“If you like it then you should have put a ring on it…”
So the song goes. But before you drop a few paychecks on a diamond and tell all your friends and family you’ve met “the one…” stop and consider the relationship’s staying power.
It’s easy to fall in love. The universe seems lined up to make these spontaneous liaisons occur. Falling is love is fun, too. You haven’t put each other through the paces of real life yet. You’re attached…but only when it’s convenient for you. Attraction isn’t the same as commitment, not even close.
Let me back up. As a couples counselor, I’m all for love and marriage. But for people who are unsure if it’s really true love, I have a checklist of sorts. Before you object that it’s not a hard science test, let me just say, I agree!
Who has the formula for everlasting love? No one. If you need hard science, then you’ll have work to do. In fact, digital strategist Amy Webb did just that, hacking an online dating site to find her husband. https://www.ted.com/speakers/amy_webb
Most people, however, don’t go that route. Some date, some dabble, some settle for good enough, other s fall headlong over the cliff with the wrong person. You’ve seen it yourself, when a friend or family member ambles blindly into a long-term relationship everyone else can see will never work out.
Real love isn’t blind like that.
And yet, in spite of everything, it’s the question I get asked all the time: How do I know if it’s Mr. Right (or Ms. Right) and not Mr. “Right Now?” How do I really KNOW?
Wouldn’t it be great if we could just grab a pencil and take a written quiz, or maybe get some kind of physical exam that calibrates our new relationship for bulletproof success?
It doesn’t work that way. What does work is paying attention to a few interesting if/then scenarios. Here are my favorite questions:
- If you must stretch to imagine the future with this person (i.e. spending time with his parents, enjoying a future vacation together, raising children), then it’s probably Mr. Wrong.
- If it feels easy and comfortable, it’s probably Mr. Right. Easy is a dead-on clue.
- If you get good family cues, i.e. if your family likes this person. You fit in with his family, etc. That ‘s a good sign.

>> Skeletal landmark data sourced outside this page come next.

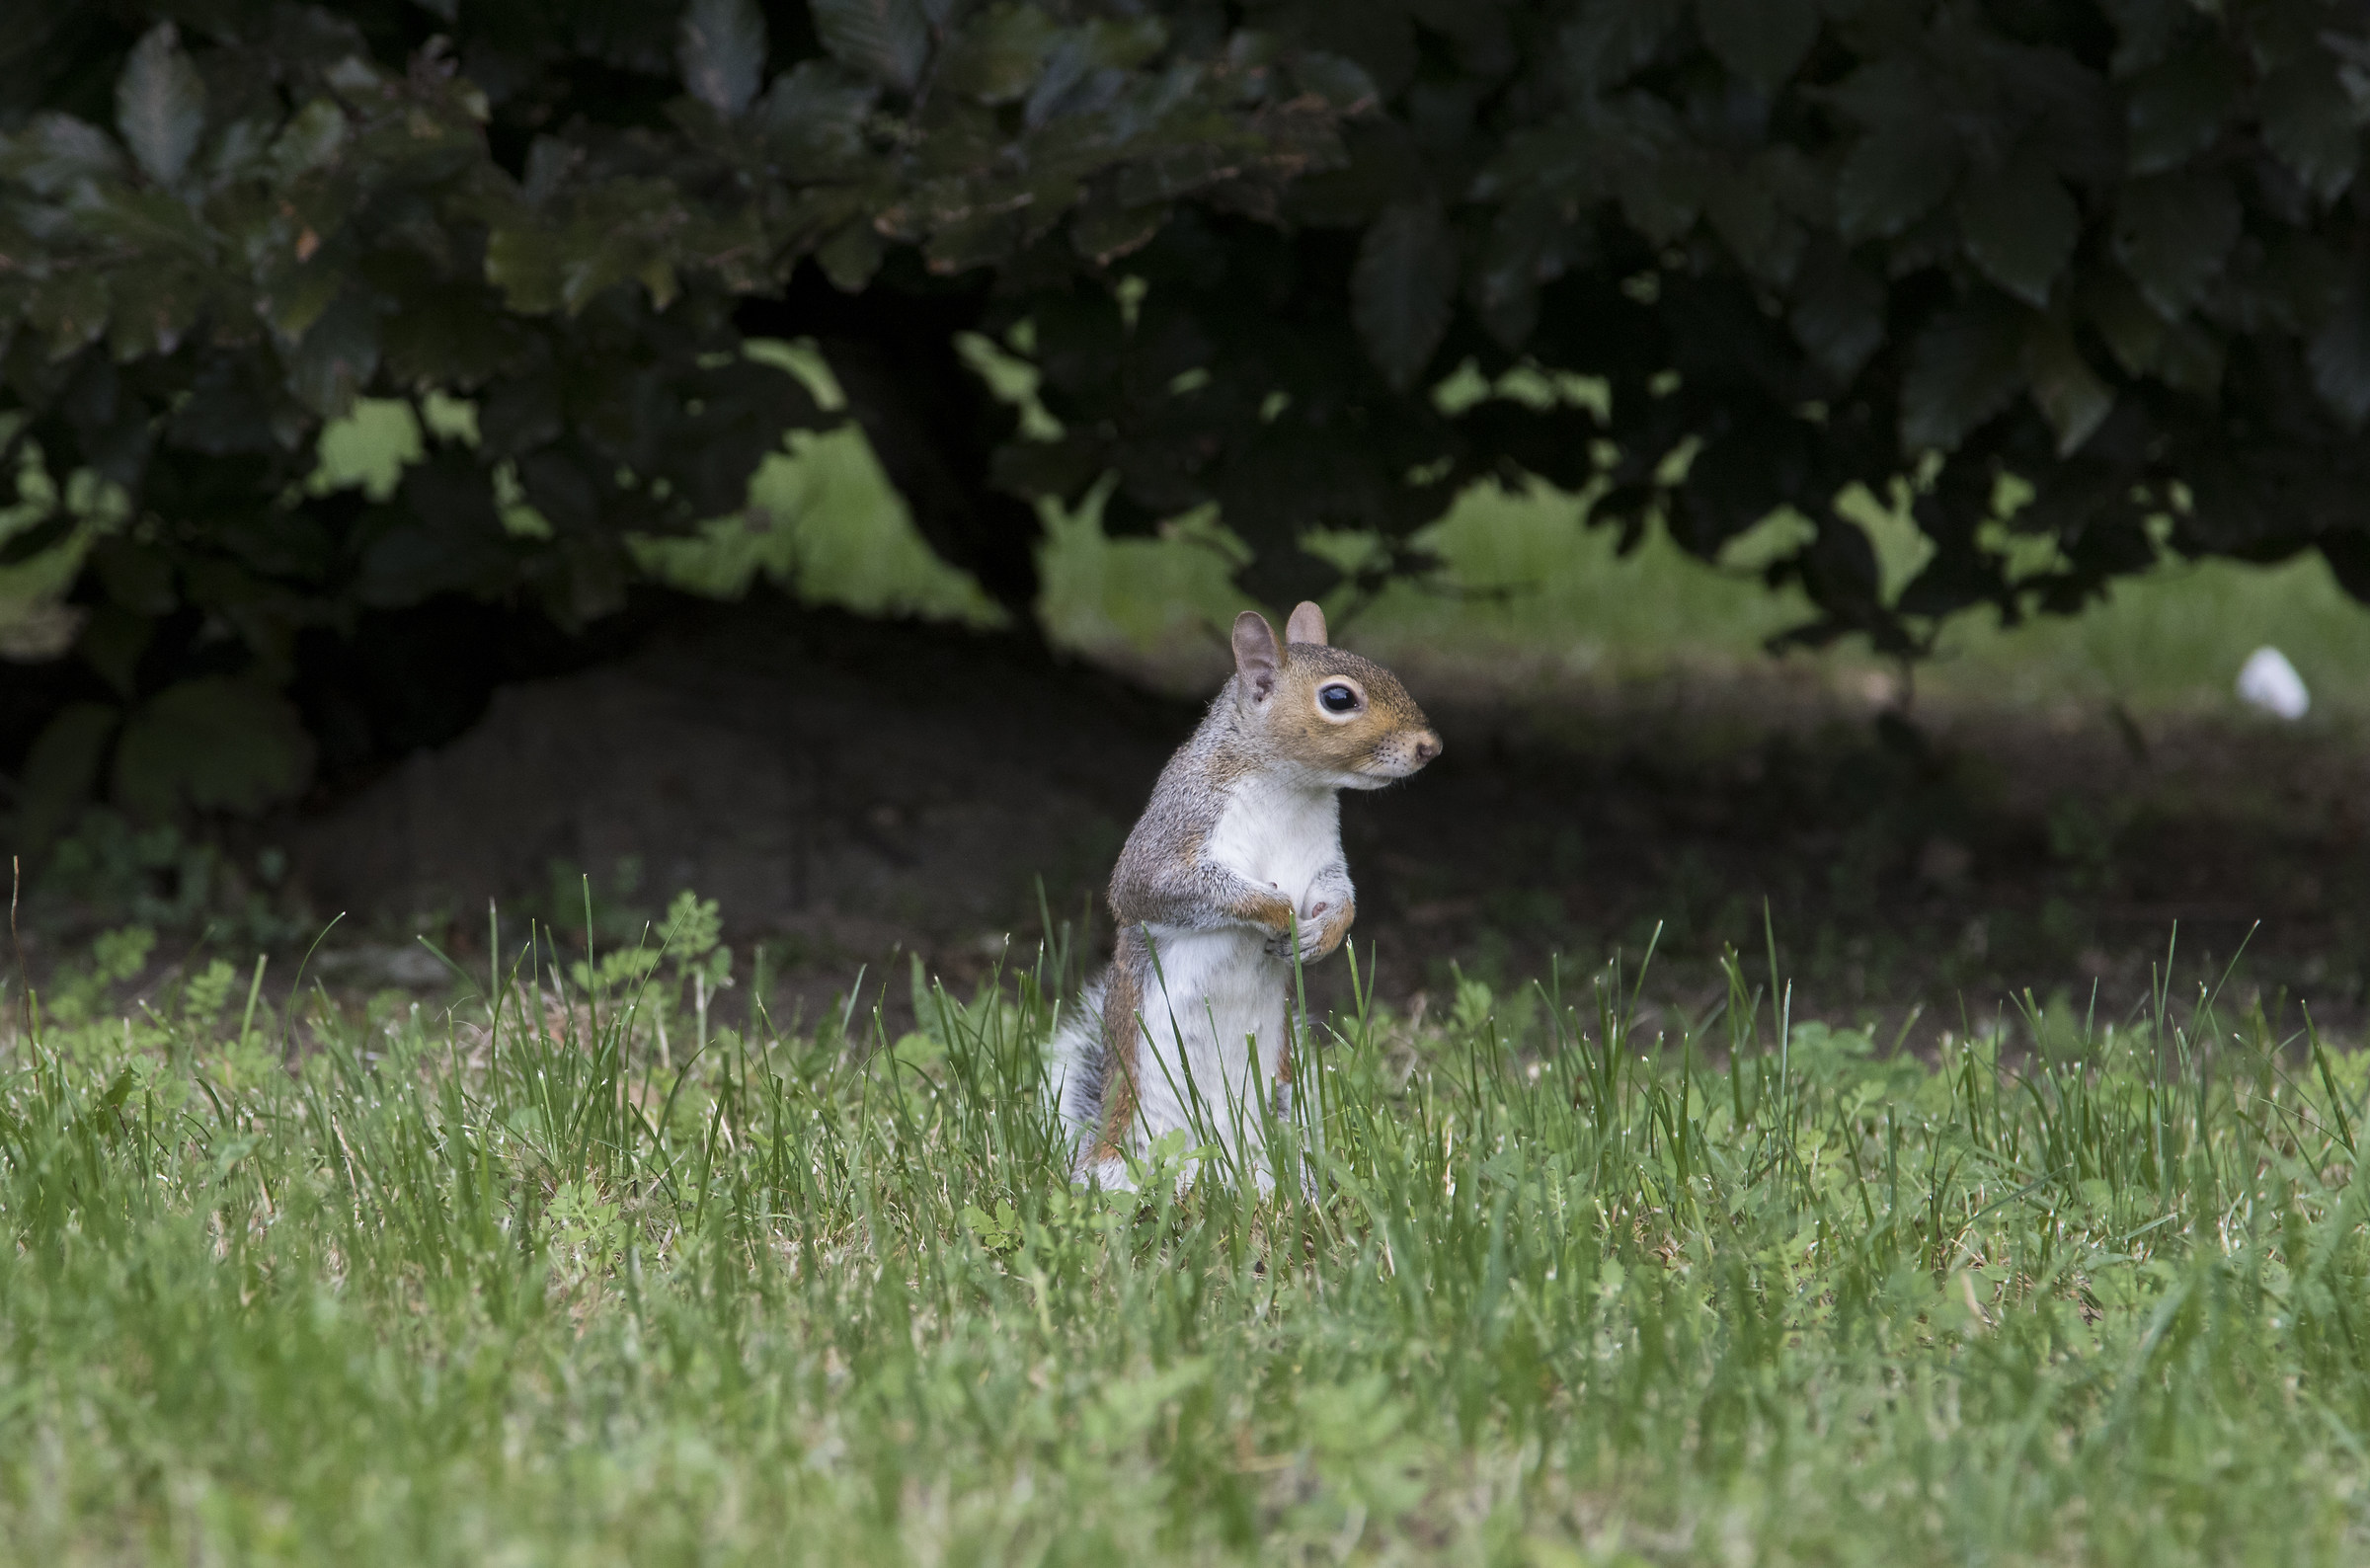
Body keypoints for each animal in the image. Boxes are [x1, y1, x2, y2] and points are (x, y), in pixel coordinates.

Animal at [1047, 601, 1441, 1190]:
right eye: (1338, 699)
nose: (1430, 747)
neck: (1290, 788)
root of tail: (1211, 1170)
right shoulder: (1179, 829)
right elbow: (1152, 889)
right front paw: (1276, 912)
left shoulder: (1322, 858)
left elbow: (1340, 896)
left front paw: (1321, 935)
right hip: (1134, 1130)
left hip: (1276, 1108)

- If the relationship seems to fit your life seamlessly without a lot of hoopla or change, then it’s probably the right relationship.
- If you have to convince yourself that “it’ll be OK” (no matter what it is – a bad habit, a character flaw, a hobby), then this person is a short term romance.

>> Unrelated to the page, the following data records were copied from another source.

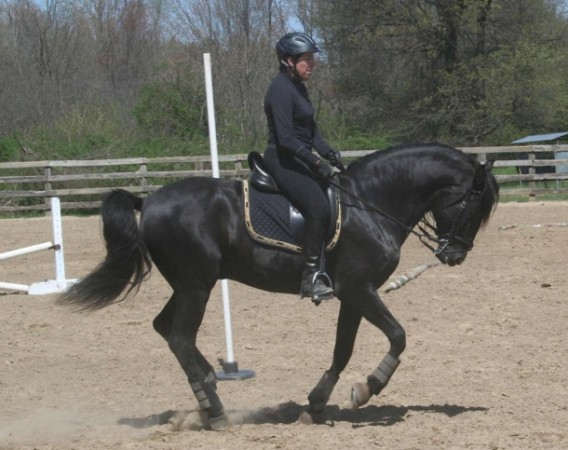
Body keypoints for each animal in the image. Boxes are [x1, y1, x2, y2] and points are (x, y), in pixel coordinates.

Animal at [60, 143, 500, 428]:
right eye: (473, 206)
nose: (455, 255)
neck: (369, 203)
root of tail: (148, 201)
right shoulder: (359, 289)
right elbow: (398, 335)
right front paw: (368, 387)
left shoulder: (353, 295)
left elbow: (343, 350)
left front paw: (317, 405)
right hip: (195, 286)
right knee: (181, 336)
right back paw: (215, 409)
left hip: (189, 286)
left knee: (165, 329)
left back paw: (208, 386)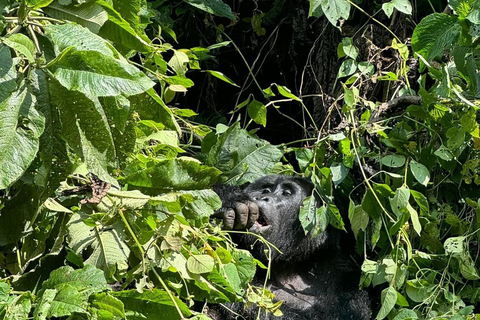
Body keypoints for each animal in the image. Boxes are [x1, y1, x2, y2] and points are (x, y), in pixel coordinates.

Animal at [210, 175, 372, 320]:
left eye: (286, 193)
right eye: (265, 190)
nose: (262, 198)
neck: (295, 265)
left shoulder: (349, 285)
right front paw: (231, 199)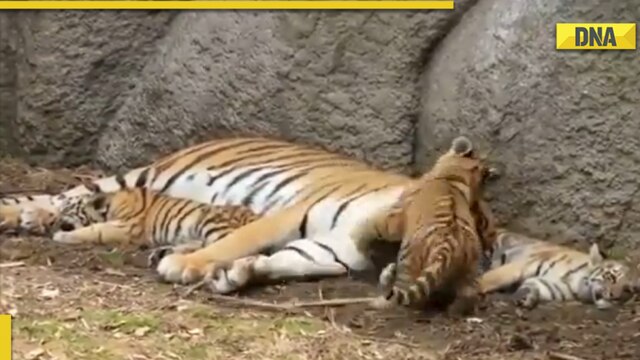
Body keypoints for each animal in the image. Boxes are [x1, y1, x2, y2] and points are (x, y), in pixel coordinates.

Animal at [49, 179, 260, 268]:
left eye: (66, 209)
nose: (52, 222)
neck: (112, 204)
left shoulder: (127, 228)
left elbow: (93, 230)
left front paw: (62, 235)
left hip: (211, 223)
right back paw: (164, 252)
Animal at [368, 136, 498, 314]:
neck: (454, 177)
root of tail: (448, 247)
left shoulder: (395, 217)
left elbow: (383, 223)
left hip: (407, 261)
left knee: (404, 295)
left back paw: (380, 302)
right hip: (470, 270)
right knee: (467, 296)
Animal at [478, 231, 640, 310]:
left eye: (627, 290)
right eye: (612, 278)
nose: (615, 297)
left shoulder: (550, 286)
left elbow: (533, 285)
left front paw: (526, 298)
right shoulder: (521, 266)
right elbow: (488, 279)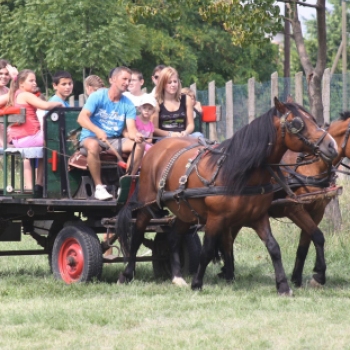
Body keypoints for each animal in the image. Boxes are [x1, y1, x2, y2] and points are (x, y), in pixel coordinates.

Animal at [117, 98, 336, 296]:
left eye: (313, 119)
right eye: (297, 123)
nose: (331, 146)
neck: (240, 172)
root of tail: (156, 148)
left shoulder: (258, 216)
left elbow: (274, 247)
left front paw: (283, 286)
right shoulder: (216, 218)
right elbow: (207, 250)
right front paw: (197, 283)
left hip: (185, 211)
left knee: (173, 237)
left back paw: (177, 276)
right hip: (146, 206)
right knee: (137, 236)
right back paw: (127, 274)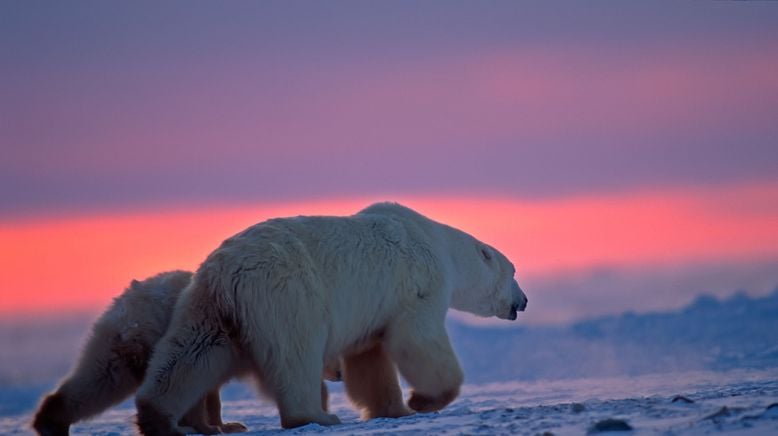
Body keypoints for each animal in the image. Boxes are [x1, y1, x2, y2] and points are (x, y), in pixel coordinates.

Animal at [31, 270, 250, 434]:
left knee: (100, 379)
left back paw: (50, 423)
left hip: (112, 343)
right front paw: (218, 427)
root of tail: (130, 316)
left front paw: (227, 425)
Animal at [135, 203, 528, 434]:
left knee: (191, 353)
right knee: (295, 354)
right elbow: (418, 340)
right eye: (513, 272)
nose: (523, 302)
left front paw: (394, 409)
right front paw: (422, 400)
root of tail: (227, 275)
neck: (437, 241)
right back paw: (315, 415)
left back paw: (159, 417)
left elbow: (371, 359)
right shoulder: (418, 284)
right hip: (288, 294)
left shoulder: (371, 309)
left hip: (207, 306)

- If there doesn’t seem to be anything wrong with this person…It’s either the right one, or it’s too soon to tell. Keep dating for a while!
Finally, consider these two trump cards: Kids and dogs. If your dog likes this person, then it’s probably Mr. or Ms. Right. Kids are another sure litmus test. If you’re single and lucky enough to have some children in your life, pay attention to how they react the first time you bring your new date around. They are lightning rods of truth.
Of course there are exceptions to all these rules, but if you take the whole picture and match it up against these questions, your gut check will point clearly to the answer your seeking.
No magic wand? It’s OK. Sometimes the most magical relationships begin when someone seems to fit just right into your everyday life.
Thank you ever so for you post.Thanks Again. Want more.